Le labo de Benveniste se meurt, dans l'indifférence générale. Pourtant, personne ne sait pourquoi l'eau est liquide à la température ordinaire, ou comment les protéines communiquent entre elles. Cet empêcheur de chercher en rond n'est aidé par personne. Il s'épuis, c'est tout, et cela m'attriste car je le sais hônnête.
Savoir qui est qui, qui fait quoi. La transparence. Le progrès est à ce prix. Il ne faut pas espérer définir des "critères d'évaluation", des "profils". C'est trop biaisé. Si on veut tabler sur le nombre des publications, alors des malins se débrouilleront pour vous resservir dix fois le même plat, avec d'autres assaisonnements. Si c'est le nombre de citations, alors on s'entre-cite entre amis. Ca marche très bien, ce petit jeu-là.
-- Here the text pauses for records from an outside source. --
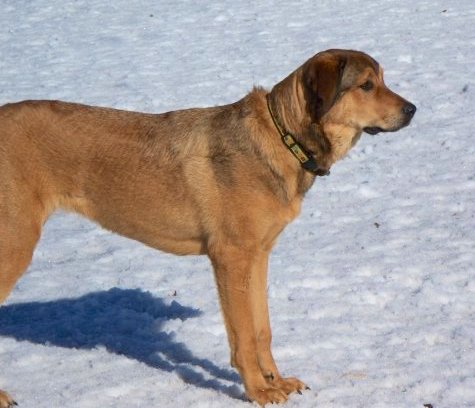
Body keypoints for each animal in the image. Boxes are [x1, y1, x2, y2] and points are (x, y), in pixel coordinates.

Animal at [0, 49, 414, 406]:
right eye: (366, 85)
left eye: (382, 79)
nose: (413, 109)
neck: (284, 138)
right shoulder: (230, 258)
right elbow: (243, 336)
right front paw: (257, 392)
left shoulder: (257, 256)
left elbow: (262, 330)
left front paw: (276, 381)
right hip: (15, 244)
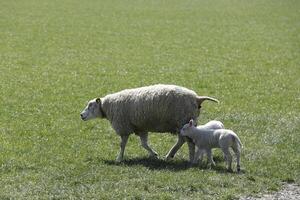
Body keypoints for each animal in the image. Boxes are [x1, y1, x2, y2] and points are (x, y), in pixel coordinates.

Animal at [79, 83, 218, 162]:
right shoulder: (141, 128)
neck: (107, 107)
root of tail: (197, 98)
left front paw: (119, 159)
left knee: (189, 142)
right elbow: (144, 144)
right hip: (182, 123)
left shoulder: (124, 127)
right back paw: (169, 156)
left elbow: (122, 145)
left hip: (183, 120)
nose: (81, 115)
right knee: (182, 140)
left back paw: (191, 159)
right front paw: (154, 154)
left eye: (90, 105)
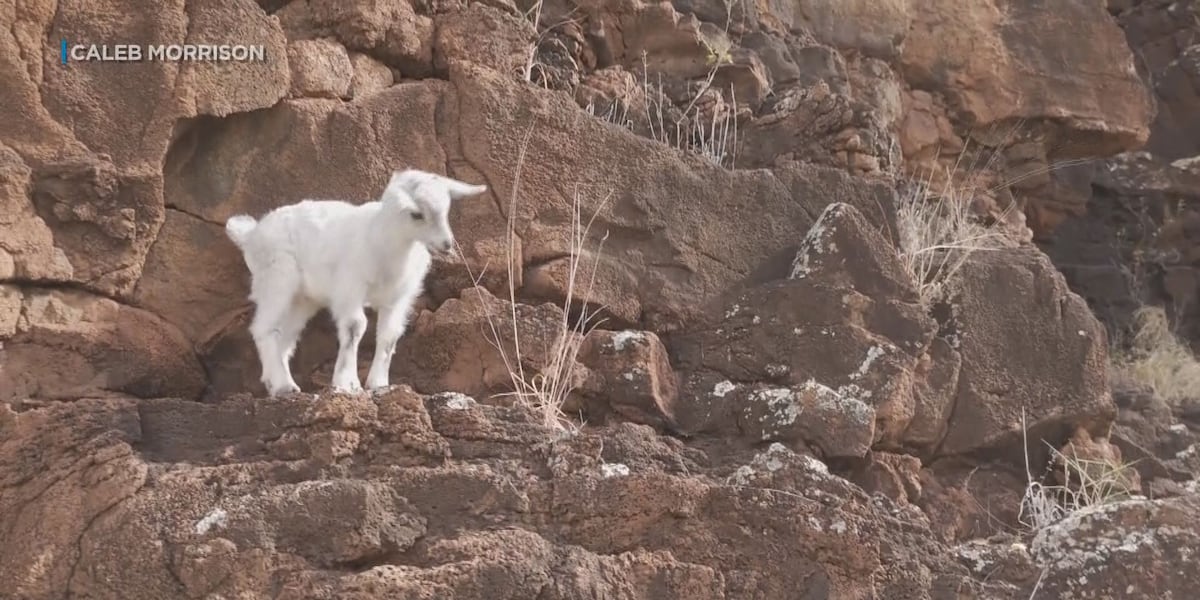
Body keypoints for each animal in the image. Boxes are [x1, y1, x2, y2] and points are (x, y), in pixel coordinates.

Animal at [224, 169, 488, 396]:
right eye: (417, 214)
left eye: (446, 210)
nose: (447, 244)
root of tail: (251, 234)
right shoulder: (349, 287)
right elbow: (355, 327)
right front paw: (346, 383)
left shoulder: (397, 298)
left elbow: (389, 336)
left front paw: (379, 383)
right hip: (276, 278)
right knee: (264, 328)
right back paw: (282, 386)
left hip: (302, 299)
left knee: (285, 338)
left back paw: (280, 383)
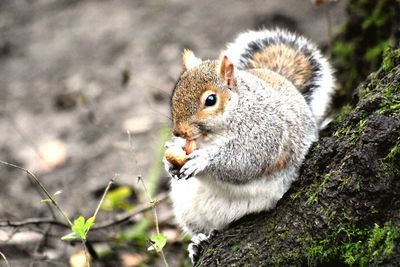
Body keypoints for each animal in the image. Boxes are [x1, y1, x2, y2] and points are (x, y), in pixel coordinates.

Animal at [162, 28, 334, 262]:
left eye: (210, 100)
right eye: (175, 94)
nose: (178, 132)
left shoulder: (267, 132)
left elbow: (245, 160)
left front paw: (203, 160)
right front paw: (170, 162)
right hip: (187, 208)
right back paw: (199, 242)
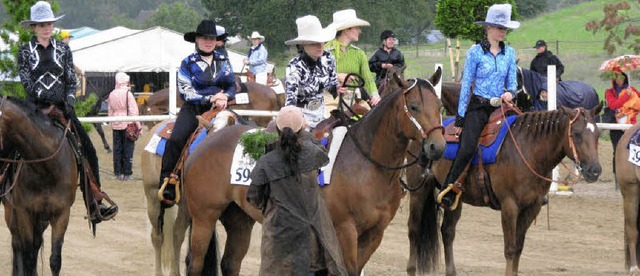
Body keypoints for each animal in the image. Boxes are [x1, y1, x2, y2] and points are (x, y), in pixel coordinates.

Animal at [0, 96, 77, 274]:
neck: (46, 168)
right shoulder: (24, 212)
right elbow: (27, 256)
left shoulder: (61, 213)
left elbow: (55, 259)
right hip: (12, 213)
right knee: (18, 245)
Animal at [180, 68, 448, 274]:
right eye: (413, 106)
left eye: (440, 105)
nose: (437, 146)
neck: (366, 165)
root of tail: (207, 139)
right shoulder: (344, 231)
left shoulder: (375, 233)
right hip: (204, 217)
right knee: (195, 263)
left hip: (238, 218)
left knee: (230, 263)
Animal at [408, 104, 604, 276]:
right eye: (576, 134)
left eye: (597, 134)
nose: (594, 171)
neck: (528, 151)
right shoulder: (510, 206)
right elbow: (510, 249)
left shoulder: (532, 208)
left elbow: (518, 248)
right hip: (419, 191)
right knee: (414, 229)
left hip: (455, 199)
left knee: (447, 232)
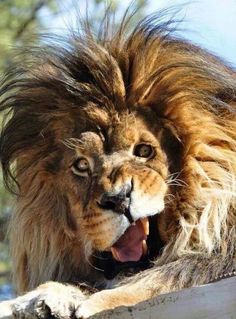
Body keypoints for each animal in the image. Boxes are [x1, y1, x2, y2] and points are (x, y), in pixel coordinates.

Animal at [0, 8, 235, 318]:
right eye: (81, 165)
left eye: (144, 150)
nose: (119, 199)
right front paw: (36, 300)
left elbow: (164, 278)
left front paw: (91, 304)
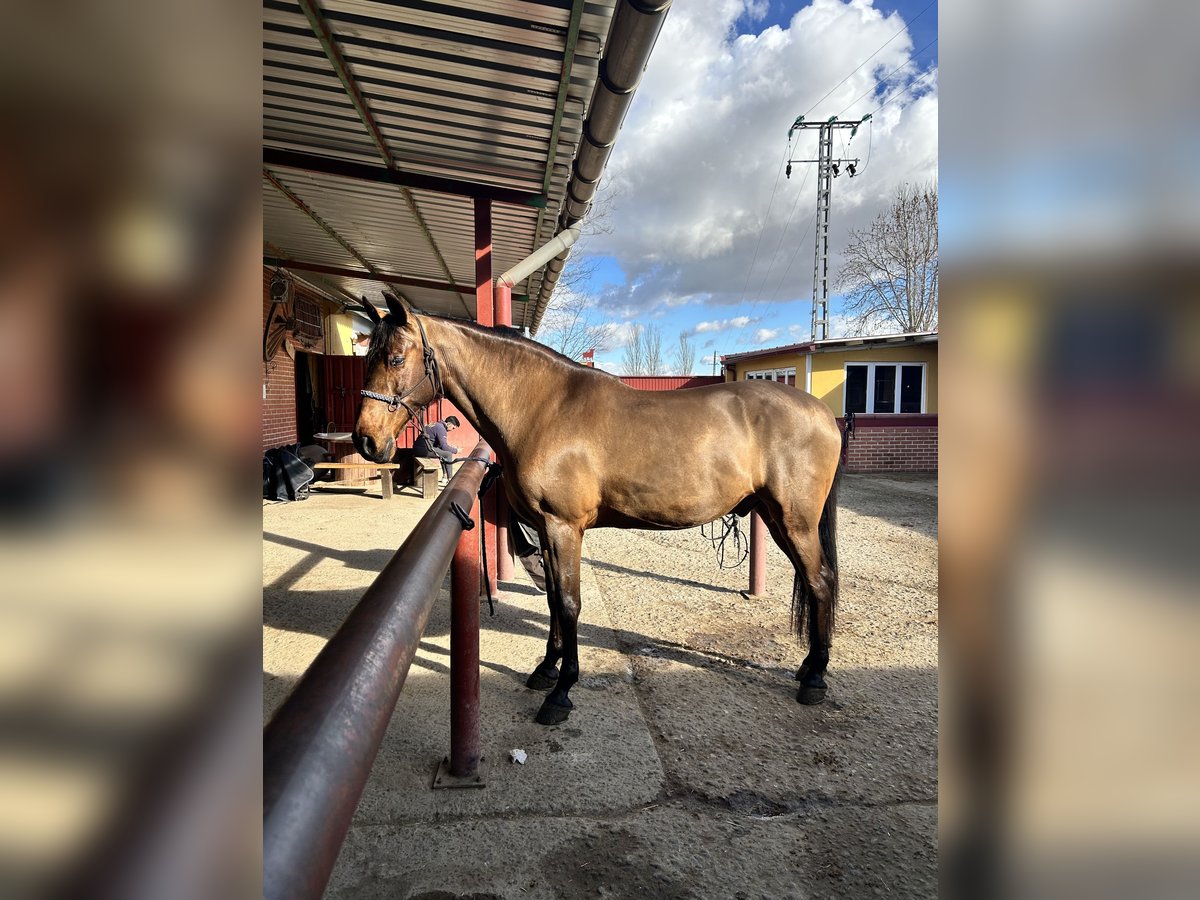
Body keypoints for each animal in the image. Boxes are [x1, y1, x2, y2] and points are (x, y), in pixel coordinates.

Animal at [352, 294, 844, 724]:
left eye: (394, 358)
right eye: (368, 356)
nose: (366, 441)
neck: (542, 408)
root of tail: (823, 414)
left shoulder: (563, 527)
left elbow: (569, 603)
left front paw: (561, 692)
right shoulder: (545, 529)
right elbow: (552, 598)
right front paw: (546, 669)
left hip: (795, 522)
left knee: (820, 581)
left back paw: (815, 678)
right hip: (777, 519)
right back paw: (808, 668)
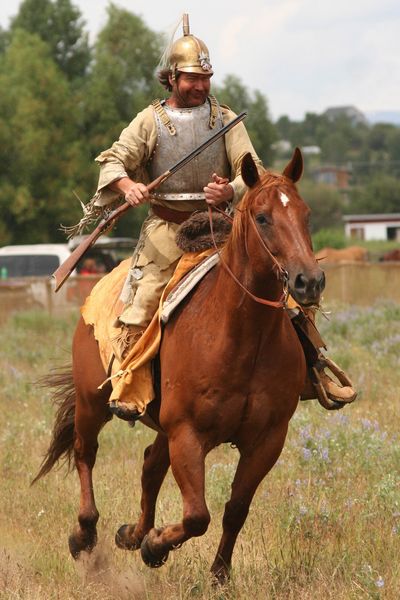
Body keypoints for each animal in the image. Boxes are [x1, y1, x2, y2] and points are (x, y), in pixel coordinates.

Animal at [33, 149, 324, 580]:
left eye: (306, 214)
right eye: (263, 217)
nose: (309, 281)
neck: (242, 336)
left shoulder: (266, 441)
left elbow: (234, 510)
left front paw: (217, 574)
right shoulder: (188, 433)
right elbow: (197, 515)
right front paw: (156, 547)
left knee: (150, 465)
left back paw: (131, 534)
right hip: (92, 402)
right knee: (86, 453)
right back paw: (85, 535)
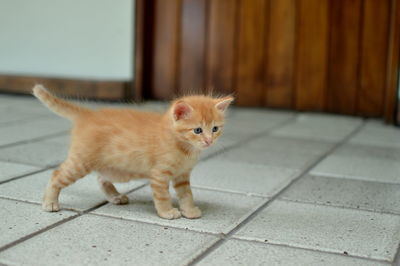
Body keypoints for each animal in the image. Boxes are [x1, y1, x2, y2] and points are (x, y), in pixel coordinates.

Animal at [32, 85, 233, 220]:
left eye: (215, 129)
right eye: (198, 130)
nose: (209, 141)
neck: (184, 148)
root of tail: (89, 114)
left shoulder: (182, 176)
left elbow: (186, 194)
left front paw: (189, 210)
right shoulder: (159, 174)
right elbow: (163, 196)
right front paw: (167, 212)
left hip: (115, 168)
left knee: (101, 178)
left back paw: (115, 196)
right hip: (81, 162)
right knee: (57, 174)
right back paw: (49, 202)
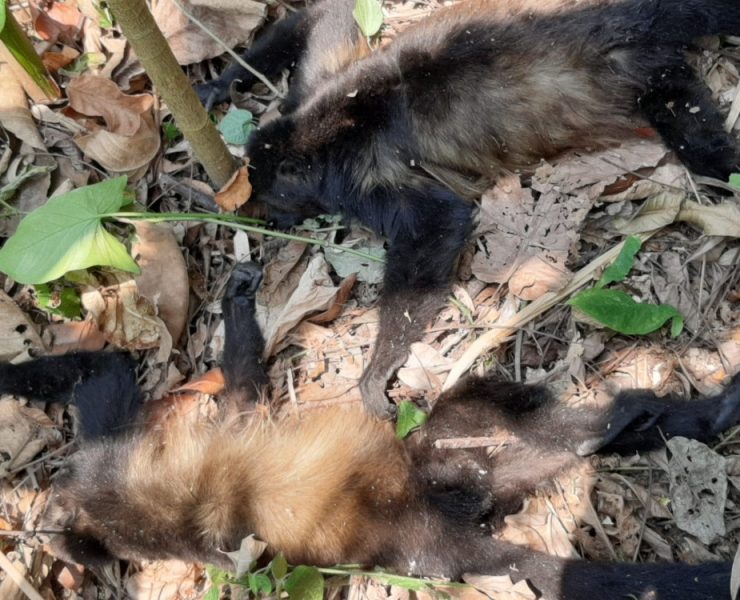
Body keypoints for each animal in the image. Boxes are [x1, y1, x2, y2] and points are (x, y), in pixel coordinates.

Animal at [1, 262, 738, 600]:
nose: (52, 524)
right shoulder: (117, 479)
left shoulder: (116, 475)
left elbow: (234, 391)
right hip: (442, 499)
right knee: (489, 428)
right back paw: (623, 425)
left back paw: (678, 416)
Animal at [196, 0, 740, 418]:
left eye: (272, 196)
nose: (257, 212)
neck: (319, 139)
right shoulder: (320, 88)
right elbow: (321, 16)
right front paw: (219, 85)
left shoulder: (361, 180)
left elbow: (440, 225)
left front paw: (376, 372)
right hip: (659, 75)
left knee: (705, 151)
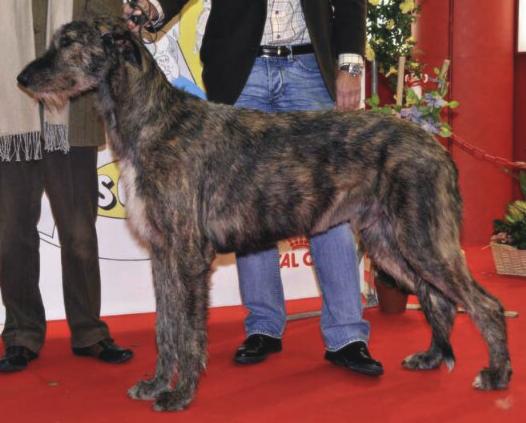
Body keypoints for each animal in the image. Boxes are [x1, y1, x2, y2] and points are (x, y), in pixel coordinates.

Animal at [17, 19, 516, 410]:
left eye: (69, 42)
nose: (22, 78)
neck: (155, 121)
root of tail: (436, 145)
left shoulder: (188, 254)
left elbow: (189, 331)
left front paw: (181, 395)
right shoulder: (162, 253)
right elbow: (165, 327)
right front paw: (157, 383)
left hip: (422, 239)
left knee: (484, 303)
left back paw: (496, 375)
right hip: (389, 242)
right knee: (439, 300)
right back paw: (432, 357)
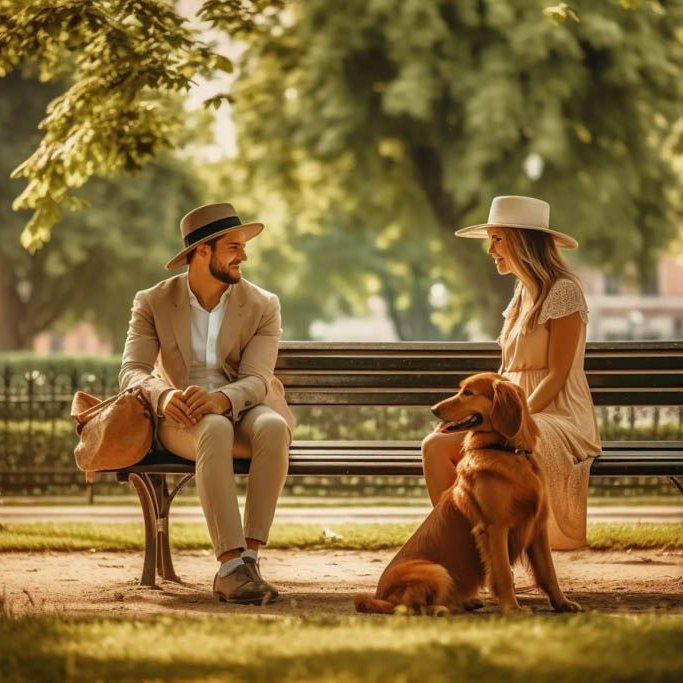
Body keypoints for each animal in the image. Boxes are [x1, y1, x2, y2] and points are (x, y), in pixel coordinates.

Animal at [356, 374, 584, 620]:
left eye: (468, 392)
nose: (433, 409)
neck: (507, 451)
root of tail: (379, 595)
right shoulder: (494, 527)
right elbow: (503, 572)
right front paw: (512, 609)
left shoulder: (538, 528)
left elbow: (549, 573)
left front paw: (562, 603)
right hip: (436, 570)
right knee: (407, 607)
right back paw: (440, 608)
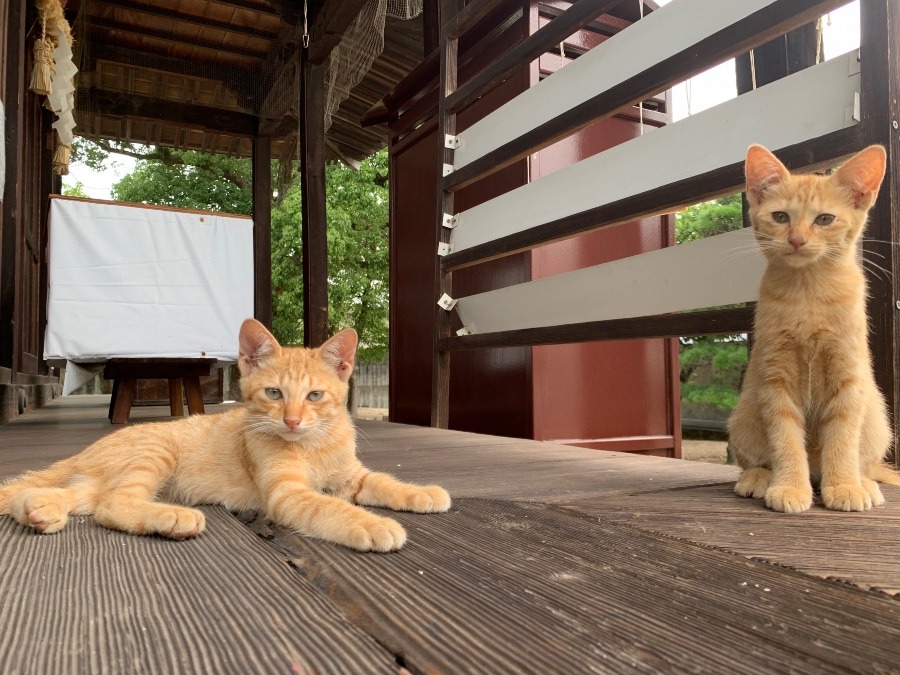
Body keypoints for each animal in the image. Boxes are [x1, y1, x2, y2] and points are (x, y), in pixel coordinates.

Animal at [0, 320, 450, 548]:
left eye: (315, 395)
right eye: (274, 393)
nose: (291, 421)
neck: (313, 445)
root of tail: (89, 449)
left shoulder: (352, 477)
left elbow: (384, 482)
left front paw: (424, 493)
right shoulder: (288, 495)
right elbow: (330, 507)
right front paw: (373, 525)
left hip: (97, 479)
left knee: (74, 497)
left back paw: (38, 509)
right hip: (154, 452)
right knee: (111, 505)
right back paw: (174, 518)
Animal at [732, 143, 900, 512]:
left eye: (824, 219)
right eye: (781, 217)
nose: (796, 239)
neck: (808, 294)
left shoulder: (849, 376)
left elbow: (842, 437)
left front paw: (845, 486)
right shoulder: (774, 380)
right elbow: (785, 439)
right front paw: (791, 487)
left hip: (877, 416)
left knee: (865, 461)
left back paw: (862, 481)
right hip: (744, 413)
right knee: (754, 459)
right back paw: (759, 477)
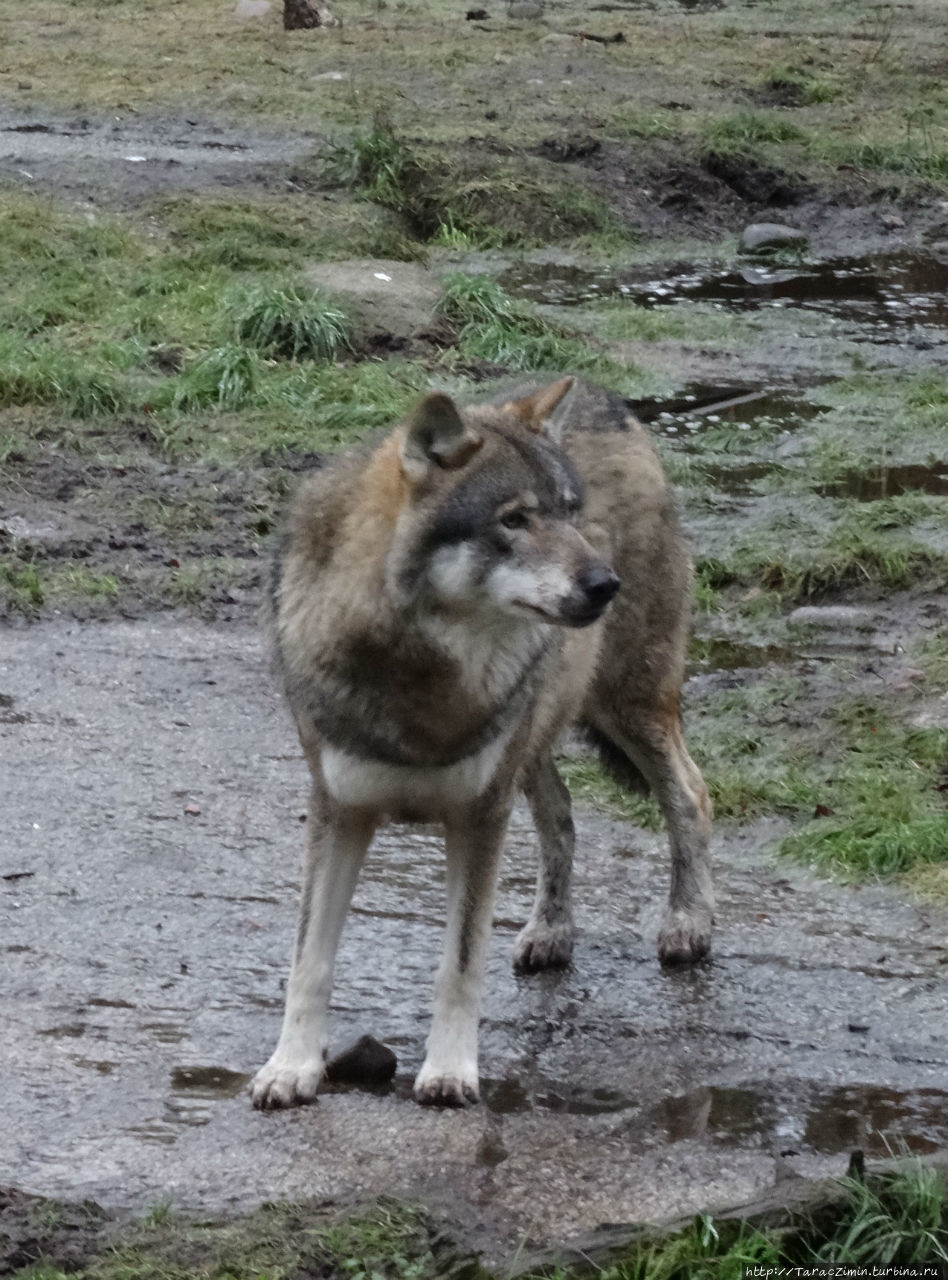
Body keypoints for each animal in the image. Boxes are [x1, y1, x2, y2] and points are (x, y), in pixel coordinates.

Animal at [252, 373, 711, 1111]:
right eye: (514, 519)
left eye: (570, 512)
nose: (604, 583)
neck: (417, 675)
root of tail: (607, 394)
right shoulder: (338, 809)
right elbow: (309, 961)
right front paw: (290, 1068)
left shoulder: (478, 814)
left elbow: (460, 965)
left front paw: (449, 1072)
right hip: (535, 736)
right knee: (561, 814)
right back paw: (552, 931)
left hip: (628, 707)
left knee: (692, 795)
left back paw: (688, 923)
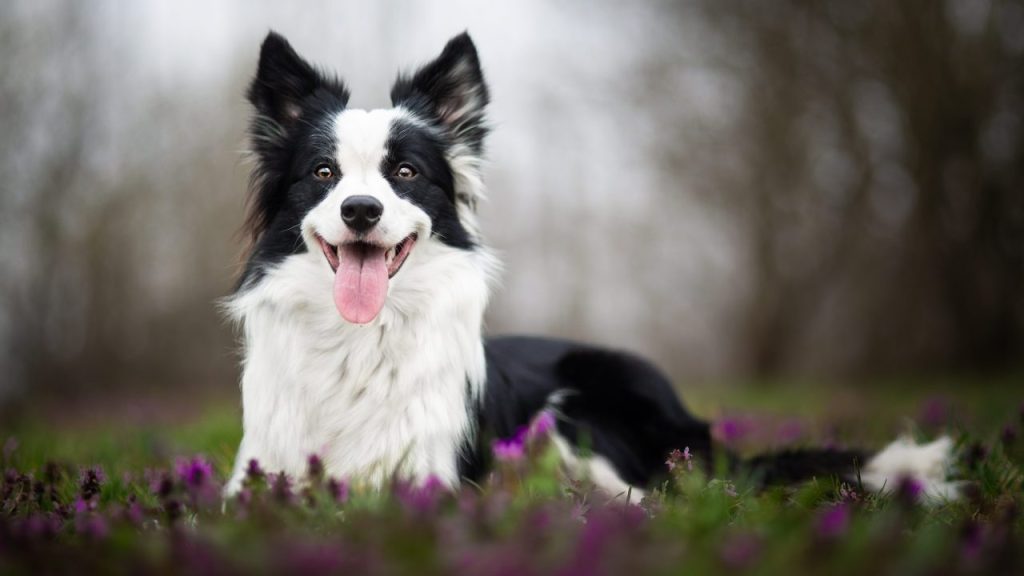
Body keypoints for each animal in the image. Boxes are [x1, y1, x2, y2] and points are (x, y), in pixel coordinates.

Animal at [228, 31, 954, 498]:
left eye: (404, 173)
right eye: (323, 173)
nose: (360, 210)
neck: (357, 340)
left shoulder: (429, 479)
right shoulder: (257, 476)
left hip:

Est-ce la notoriété, l'aisance vis à vis d'un public ? Ouh là, comme cela peut être trompeur. Suivez mon regard....
Est-ce le fait de publier ? Hum.... le critère est délicat. Le monde de la publication est lui-même un fief. Ceci étant, ceux qui piétinnent devant les hauts murs peuvent aussi revendiquer leurs succès, afficher leurs prétentions, réclamer les critiques. Tout cela est un combat qui doit se dérouler. La science est un monde darwiniste où les nouvelles idées talonnent les anciennes. Le conflit est normal, mais il faut que toius aient leurs chances.
Il faut laisser le jeu scientifique jouer en toute liberté, laisser aux critiques le moyen d'émerger, quitte à faire tomber beaucoup de masques. Ceux qui ont des états de service bien tremplis ne craindront pas ce feu roulant et sauront se défendre. Il faut faire de la science un forum, non un lieu protégé, sanctuarisé. Cet éclairage risque de révéler des incompétences, des stérilités.
La télévision est une école d'illusion. Mais le haut débit va se généraliser, concurrencer ce petit écran qui est la machine à décerveler de notre époque. Alors des sites se mueront en stations de télévision "libres" comme il y eut jadis des "radios libres". Avec celles-ci il fallait maintenir l'auditeur enb haleine. De nos jours on peut télécharger des conférences. Un jour proche on pourra télécharger des émissions entières, de son choix. Internet est déjà un journal en soi.
La seconde idée concerne les objectifs. Là encore l'information doit pouvoir circuler. Il y a beaucoup de décisions contestables qui sont prises, d'options qui ne correspondent pas aux réels besoins de hommes. Là encore le débat doit s'instaurer. l'ITR est un exemple de sommes phénoménales qui vont être englouties dans un projet des plus problématiques. La fusion fonctionne. Les Anglais ont obtenu quelques résultats, en restant bien loin du rentabmle. Mais les particules rapides arrivent à franchir la barrière du confinement magnétique, arrachent des atomes lourds des parois. Ceux-ci refroidissent le plasma, par "rayonnement de freinage". Alors, comment faire ?
Si l'idée était passionnante, alors des hommes et des femmes accepteraient de s'exiler aux îles Kerguélen pour participer à cette passionnante aventure. Mais imaginez que le site retenu pour le projet corresponde à quelque trou perdu. Vous verrez alors l'intérêt tomber fortement. Cadarache, c'est la mer, le ski, à portée de week-end, le Lubéron à côté, une sacré qualité de vie. Je gage que si les choses se font on installera une gare TGV à proximité. Comme ça on pourra aller voir les dernières pièces de théâtre, dans la capitale.
J'aimerais qu'on se soucie d'énergies douces, que plus d'argent soit consacré aux éoliennes, à tout ce qui peut tirer de l'énergie dans cet immense réservoir où nous vivons. Un jour je parlerai de tout cela. Je crois aussi que les biologistes devraient se préoccuper de santé autant que de maladie. Il manque, dans cette recherche, un plan, un objectif. Disons le mot : un humanisme.